# Lavoro da svolgere
Prosegui il testo critico sul volume Florilegi femminili controvento riprendendo dopo la sua ultima frase.
══ Testo del documento
Che dire poi dell’ultima pluripremiata opera di Maria Luisa, Florilegi femminili controvento? Meglio di me lo ha fatto Giuseppe Manitta, il prefatore, ed a me resta ben poco da dire che non sia una ripetizione di quanto già osservato; posso però testimoniare la consonanza con l’autrice nel delineare i personaggi femminili, defunti e viventi, che fanno parte della sua vita e nel libro richiamati nei loro tratti salienti, ritrovando in ognuno di loro un po’ di me stessa: come figlia, come sposa, come madre, come zia, come nonna e come amica. E’ questo, infatti, il miracolo della poesia: renderci non solo partecipi, ma protagonisti delle storie narrate. Ho detto storie, in quanto la poesia, fin dai poemi omerici, è una narrazione. Infatti la poesia avvince il lettore solo se ha questa caratteristica, e la poesia di Maria Luisa la possiede appieno.

Il volume si apre con una riflessione sulla vecchiaia, ultima tappa del nostro “migrare” terrestre, quando la minore prestanza del fisico mortifica il desiderio di mobilità, necessario per soddisfare le curiosità accumulate nel tempo dei più impellenti impegni di famiglia e di lavoro. Ora purtroppo, scrive la poetessa, il corpo è diventato valigia di carne ingombrante, magari senza più una propria autonomia, come una valigia, appunto, ma questa racchiude un’anima, che sopperisce alle limitazioni della vecchiaia migrando oltre eterei strati / pascoli di nuvole slarghi di sole, dove nessuna prestanza fisica è necessaria. La poetessa si sofferma a valorizzare la condizione del vecchio, che, nonostante la sua scarsa mobilità fisica, ed anzi, grazie a questa, può rifocillare lo spirito alla sua origine prima succhiando sostanza-essenza / estinta sulla terra / da una fame d’immagine. La poetessa insiste sul verbo migrare, che interpreta efficacemente la nostra condizione di “esuli” sulla terra e richiamato ben tre volte nella lirica, E’ l’anima che migra oltre il proprio stato / libera da corporale gabbia [ … ] verbo che chiude anche la lirica in cui, per bocca della poetessa, l’anima diventa un tutt’uno con il viaggio stesso: Il corpo è valigia di carne ingombrante / ma l’anima che leggera migra / è il viaggio infinito.
════
══ Voci fornite
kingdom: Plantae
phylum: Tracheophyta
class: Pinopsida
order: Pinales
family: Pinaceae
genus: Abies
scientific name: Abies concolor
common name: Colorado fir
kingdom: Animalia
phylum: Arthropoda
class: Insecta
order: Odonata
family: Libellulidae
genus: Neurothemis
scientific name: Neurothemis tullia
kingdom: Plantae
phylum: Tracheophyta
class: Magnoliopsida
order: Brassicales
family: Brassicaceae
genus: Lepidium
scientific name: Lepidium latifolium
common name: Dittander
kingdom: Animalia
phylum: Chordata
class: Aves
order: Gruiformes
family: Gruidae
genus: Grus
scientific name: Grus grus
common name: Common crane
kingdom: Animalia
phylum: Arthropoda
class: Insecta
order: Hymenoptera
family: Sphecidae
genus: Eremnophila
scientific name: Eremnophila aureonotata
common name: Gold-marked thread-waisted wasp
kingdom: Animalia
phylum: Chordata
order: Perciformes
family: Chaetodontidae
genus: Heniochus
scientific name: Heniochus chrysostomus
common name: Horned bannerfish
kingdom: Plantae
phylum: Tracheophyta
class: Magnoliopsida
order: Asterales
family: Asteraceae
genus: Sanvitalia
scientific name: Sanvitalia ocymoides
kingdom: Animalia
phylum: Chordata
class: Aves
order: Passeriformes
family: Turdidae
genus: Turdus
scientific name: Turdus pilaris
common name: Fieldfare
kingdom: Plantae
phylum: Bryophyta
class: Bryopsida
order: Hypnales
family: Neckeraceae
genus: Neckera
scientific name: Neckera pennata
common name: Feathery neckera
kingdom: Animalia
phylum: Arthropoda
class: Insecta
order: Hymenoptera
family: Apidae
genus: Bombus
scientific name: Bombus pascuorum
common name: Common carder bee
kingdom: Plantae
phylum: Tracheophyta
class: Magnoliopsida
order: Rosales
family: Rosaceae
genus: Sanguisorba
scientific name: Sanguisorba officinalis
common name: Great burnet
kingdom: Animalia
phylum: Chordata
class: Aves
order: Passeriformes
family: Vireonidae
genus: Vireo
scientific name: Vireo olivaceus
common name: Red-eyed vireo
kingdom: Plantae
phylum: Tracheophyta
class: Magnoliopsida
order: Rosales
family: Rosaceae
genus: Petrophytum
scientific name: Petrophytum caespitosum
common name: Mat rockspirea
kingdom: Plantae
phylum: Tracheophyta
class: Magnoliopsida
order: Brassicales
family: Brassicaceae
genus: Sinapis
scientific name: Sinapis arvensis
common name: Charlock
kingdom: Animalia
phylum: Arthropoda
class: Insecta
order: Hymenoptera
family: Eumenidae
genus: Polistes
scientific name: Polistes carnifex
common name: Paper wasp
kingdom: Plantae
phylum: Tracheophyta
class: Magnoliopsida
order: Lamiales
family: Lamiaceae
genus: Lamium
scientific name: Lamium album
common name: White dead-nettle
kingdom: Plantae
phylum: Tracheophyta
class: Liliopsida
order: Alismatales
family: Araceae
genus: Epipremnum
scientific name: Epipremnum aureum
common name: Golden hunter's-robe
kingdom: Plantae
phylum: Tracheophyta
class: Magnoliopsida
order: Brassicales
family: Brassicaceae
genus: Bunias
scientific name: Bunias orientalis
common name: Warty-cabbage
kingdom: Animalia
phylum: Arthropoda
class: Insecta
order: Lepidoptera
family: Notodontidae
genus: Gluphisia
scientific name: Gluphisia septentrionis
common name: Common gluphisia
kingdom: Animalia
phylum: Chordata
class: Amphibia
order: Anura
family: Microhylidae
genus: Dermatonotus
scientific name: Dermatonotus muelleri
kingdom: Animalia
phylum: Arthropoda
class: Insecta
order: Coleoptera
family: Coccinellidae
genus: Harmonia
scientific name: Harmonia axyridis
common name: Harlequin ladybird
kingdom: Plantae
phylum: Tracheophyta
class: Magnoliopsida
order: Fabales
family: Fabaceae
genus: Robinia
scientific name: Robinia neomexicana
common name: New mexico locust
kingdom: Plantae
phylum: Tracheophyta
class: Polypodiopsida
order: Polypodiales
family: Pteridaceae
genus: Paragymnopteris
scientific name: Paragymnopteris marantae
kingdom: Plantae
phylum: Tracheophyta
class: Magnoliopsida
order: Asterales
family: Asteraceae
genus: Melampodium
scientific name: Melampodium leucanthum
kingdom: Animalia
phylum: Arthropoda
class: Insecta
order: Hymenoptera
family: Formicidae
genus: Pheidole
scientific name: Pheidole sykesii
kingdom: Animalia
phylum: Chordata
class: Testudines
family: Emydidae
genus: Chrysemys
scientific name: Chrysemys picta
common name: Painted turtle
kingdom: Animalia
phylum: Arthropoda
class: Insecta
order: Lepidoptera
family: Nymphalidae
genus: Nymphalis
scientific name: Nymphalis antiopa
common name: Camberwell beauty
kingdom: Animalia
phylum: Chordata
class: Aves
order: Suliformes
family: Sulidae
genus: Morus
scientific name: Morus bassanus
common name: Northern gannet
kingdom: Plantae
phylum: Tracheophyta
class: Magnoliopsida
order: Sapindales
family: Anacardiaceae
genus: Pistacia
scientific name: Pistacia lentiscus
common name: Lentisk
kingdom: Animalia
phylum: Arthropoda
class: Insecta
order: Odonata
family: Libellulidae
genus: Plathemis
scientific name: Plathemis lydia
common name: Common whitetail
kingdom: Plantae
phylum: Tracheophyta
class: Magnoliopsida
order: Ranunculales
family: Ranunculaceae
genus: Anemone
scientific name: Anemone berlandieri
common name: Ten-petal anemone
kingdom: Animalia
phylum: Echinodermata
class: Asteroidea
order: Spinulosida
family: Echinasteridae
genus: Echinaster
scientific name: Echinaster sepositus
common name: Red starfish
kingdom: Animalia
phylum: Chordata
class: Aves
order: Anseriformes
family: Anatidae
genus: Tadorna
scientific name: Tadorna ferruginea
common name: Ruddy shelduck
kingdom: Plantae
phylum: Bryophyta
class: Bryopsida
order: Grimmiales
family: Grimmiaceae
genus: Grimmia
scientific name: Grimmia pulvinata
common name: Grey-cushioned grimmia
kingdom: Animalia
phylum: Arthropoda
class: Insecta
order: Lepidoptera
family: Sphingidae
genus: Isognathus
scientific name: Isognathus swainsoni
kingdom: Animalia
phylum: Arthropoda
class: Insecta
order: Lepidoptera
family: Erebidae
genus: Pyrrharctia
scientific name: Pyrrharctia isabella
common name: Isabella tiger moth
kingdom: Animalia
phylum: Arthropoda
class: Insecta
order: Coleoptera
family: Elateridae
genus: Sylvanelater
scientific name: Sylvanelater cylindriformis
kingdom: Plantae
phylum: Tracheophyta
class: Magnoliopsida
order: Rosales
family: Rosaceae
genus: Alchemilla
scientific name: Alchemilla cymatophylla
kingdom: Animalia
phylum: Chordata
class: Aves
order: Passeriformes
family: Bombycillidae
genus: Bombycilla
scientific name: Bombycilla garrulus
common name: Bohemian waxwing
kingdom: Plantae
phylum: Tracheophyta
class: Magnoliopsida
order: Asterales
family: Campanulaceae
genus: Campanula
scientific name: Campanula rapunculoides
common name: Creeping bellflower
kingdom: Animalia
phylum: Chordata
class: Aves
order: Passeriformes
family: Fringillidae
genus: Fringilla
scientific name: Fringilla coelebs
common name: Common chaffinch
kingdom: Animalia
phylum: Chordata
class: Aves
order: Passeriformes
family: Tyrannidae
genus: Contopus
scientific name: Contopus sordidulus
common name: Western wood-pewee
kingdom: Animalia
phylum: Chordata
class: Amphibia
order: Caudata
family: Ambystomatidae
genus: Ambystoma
════
# Risposta al compito
Già il titolo del poemetto annuncia la celebrazione di figure femminili appartenenti ai differenti ambiti affettivi: la famiglia, la cerchia amicale, le donne celebri più ammirate. Tra tutte troneggia la madre, per la poetessa fuoco eterno di memoria e diventata nei suoi ultimi giorni come una figlia da proteggere e accudire: E madre, ti cerco / in questa grande assenza / non più da me protetta / in tardo tempo / come tu fossi figlia; poi c’è la nuora, erede spirituale e custode del patrimonio culturale e affettivo della famiglia, affinché non si inaridisca tra figli e padri / la sorgente delle prime sillabe e con lei a condividere la femminile / essenza che lieve da noi svapora; c’è la nipotina quale stella augurale del mattino / nel domestico cosmo; ci sono le zie, una più riflessiva: indagavi come il tuo fiume / sarebbe sortito nel mare, l’altra più giocosa … tramavi la favola–incanto d’infanzia; entrambe arricchiscono di ricordi familiari i nipoti con il fabulare di dolci memorie, concorrendo così alla loro educazione.

La poetessa offre un omaggio floreale anche ad alcune donne che hanno contrassegnato la storia femminile degli ultimi anni, chi in campo scientifico come Rita Levi-Montalcini, chi in campo assistenziale come Madre Teresa di Calcutta, entrambe vivificate dalla loro sostanza affettiva, la prima nella gioia stupore di scoprire / il sacro del creato e di ogni creatura, la seconda ne la gioia del vivere in offerta di sé.

Concludo sostenendo che la missione del poeta si può riassumere in questo verso di Maria Luisa: Per trasformare il vivere in parola ed io aggiungo: “in cui ognuno si possa empaticamente riconoscere”.